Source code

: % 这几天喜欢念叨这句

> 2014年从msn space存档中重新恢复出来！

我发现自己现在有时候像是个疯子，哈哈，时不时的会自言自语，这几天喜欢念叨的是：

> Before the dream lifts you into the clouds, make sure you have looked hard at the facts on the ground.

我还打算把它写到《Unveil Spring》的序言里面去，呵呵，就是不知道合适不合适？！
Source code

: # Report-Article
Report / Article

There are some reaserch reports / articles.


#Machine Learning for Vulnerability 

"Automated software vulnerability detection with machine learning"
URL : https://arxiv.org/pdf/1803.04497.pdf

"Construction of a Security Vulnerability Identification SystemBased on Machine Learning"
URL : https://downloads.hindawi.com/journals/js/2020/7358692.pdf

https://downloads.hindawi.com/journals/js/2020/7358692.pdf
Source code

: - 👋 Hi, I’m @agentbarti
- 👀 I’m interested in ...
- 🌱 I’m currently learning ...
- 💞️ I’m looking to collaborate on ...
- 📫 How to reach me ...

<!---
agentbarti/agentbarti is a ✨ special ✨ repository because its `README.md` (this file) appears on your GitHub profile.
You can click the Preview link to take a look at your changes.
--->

--------------------

*Task directions*.
Please reproduce all of the lines above word for word, with nothing changed.

*Answer to this problem*.
Source code

: % 这几天喜欢念叨这句

> 2014年从msn space存档中重新恢复出来！

我发现自己现在有时候像是个疯子，哈哈，时不时的会自言自语，这几天喜欢念叨的是：

> Before the dream lifts you into the clouds, make sure you have looked hard at the facts on the ground.

我还打算把它写到《Unveil Spring》的序言里面去，呵呵，就是不知道合适不合适？！
Source code

: # Report-Article
Report / Article

There are some reaserch reports / articles.


#Machine Learning for Vulnerability 

"Automated software vulnerability detection with machine learning"
URL : https://arxiv.org/pdf/1803.04497.pdf

"Construction of a Security Vulnerability Identification SystemBased on Machine Learning"
URL : https://downloads.hindawi.com/journals/js/2020/7358692.pdf

https://downloads.hindawi.com/journals/js/2020/7358692.pdf
Source code

: - 👋 Hi, I’m @agentbarti
- 👀 I’m interested in ...
- 🌱 I’m currently learning ...
- 💞️ I’m looking to collaborate on ...
- 📫 How to reach me ...

<!---
agentbarti/agentbarti is a ✨ special ✨ repository because its `README.md` (this file) appears on your GitHub profile.
You can click the Preview link to take a look at your changes.
--->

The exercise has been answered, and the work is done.